Exercise instructions: Of all the lines below, output only those starting at the one with "- User maintains full control over all trades" and ending at the one with "1. **FINANCIAL SAFETY**: Risk", both ends included, exactly as written.

Collected data
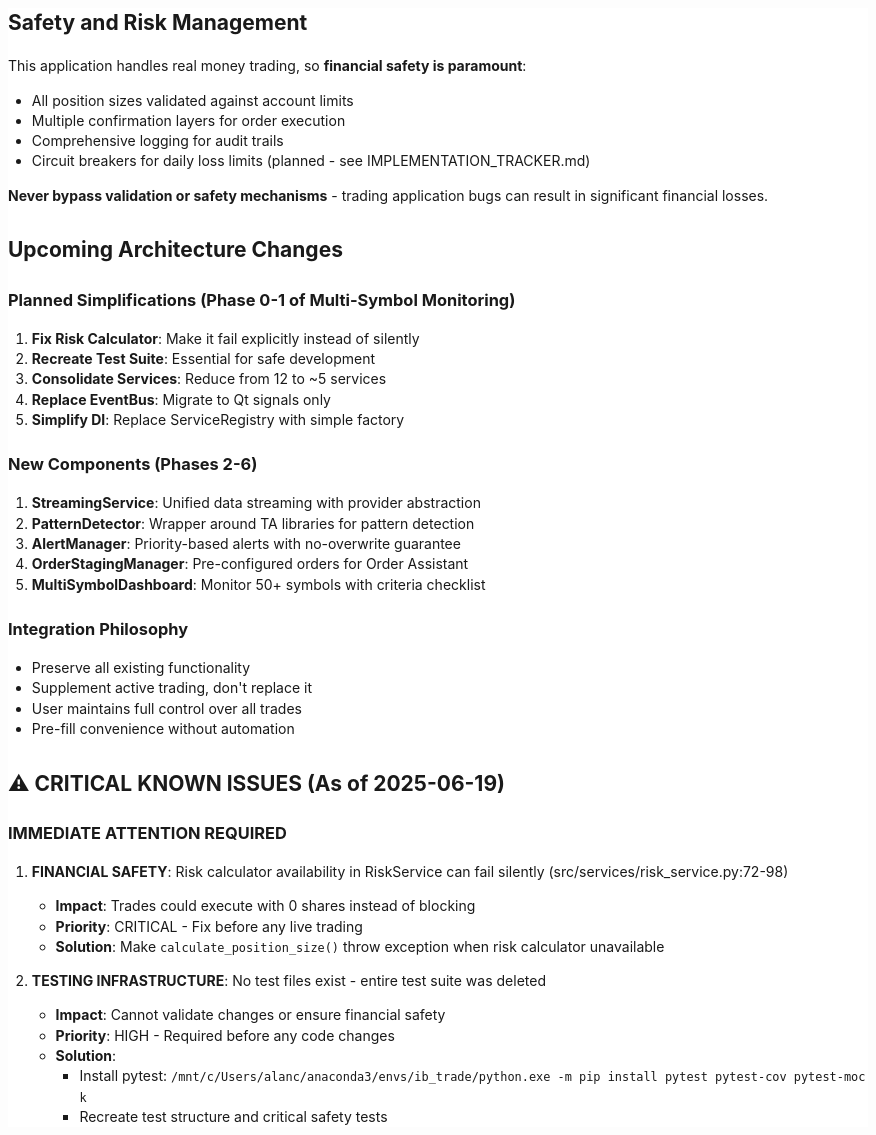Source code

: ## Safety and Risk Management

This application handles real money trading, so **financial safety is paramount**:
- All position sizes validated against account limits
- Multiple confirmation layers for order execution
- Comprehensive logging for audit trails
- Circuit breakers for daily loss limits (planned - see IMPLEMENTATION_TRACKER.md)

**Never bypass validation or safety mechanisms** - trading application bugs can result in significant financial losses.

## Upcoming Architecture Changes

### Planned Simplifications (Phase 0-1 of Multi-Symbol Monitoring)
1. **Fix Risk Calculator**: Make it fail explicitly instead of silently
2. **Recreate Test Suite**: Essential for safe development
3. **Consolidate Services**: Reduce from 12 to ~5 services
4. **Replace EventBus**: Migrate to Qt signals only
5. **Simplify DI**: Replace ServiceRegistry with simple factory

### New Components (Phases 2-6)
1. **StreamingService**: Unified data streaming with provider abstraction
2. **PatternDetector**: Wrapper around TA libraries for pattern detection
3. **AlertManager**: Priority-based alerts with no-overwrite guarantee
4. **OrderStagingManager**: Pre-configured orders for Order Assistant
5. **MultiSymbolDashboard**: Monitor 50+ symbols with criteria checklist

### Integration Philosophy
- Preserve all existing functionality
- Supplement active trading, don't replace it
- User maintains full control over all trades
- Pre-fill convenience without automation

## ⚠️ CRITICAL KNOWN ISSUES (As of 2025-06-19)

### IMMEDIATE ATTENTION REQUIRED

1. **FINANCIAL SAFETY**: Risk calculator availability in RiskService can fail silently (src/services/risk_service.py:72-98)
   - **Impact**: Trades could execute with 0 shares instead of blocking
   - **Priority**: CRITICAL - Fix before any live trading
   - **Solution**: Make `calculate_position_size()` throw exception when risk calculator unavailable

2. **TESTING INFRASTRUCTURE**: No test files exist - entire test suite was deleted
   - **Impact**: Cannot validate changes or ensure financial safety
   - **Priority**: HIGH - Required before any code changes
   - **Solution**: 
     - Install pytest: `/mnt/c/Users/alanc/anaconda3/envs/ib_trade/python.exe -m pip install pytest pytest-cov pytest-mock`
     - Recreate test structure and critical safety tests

==

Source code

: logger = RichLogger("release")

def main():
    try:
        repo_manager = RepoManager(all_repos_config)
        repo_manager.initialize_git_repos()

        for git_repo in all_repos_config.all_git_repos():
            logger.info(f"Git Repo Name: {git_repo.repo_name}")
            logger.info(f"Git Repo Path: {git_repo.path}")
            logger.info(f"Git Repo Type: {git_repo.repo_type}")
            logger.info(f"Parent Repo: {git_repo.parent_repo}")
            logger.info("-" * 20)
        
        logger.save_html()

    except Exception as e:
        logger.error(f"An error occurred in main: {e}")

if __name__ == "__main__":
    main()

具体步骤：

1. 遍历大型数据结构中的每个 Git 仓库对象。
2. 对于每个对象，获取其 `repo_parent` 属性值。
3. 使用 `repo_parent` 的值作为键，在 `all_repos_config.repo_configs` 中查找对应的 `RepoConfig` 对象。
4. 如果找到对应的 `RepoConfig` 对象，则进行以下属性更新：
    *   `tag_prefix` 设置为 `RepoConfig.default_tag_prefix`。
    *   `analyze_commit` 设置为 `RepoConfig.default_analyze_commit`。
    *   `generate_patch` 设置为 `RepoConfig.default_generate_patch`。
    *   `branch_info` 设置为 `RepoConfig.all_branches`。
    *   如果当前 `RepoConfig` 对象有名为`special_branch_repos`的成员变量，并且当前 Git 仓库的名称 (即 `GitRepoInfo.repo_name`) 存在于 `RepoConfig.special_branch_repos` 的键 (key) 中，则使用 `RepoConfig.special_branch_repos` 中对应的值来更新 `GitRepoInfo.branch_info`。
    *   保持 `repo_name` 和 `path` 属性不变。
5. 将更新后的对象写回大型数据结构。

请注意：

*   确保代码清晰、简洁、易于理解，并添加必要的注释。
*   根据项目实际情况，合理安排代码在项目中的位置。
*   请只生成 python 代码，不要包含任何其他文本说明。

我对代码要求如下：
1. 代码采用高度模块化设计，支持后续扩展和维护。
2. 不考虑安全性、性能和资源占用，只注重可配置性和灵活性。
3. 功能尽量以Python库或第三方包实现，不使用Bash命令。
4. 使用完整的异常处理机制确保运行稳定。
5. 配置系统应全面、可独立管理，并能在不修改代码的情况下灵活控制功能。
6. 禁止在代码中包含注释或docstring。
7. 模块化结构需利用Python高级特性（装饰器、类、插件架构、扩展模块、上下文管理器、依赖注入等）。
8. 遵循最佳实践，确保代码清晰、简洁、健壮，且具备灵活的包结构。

Output for this task:
- User maintains full control over all trades
- Pre-fill convenience without automation

## ⚠️ CRITICAL KNOWN ISSUES (As of 2025-06-19)

### IMMEDIATE ATTENTION REQUIRED

1. **FINANCIAL SAFETY**: Risk calculator availability in RiskService can fail silently (src/services/risk_service.py:72-98)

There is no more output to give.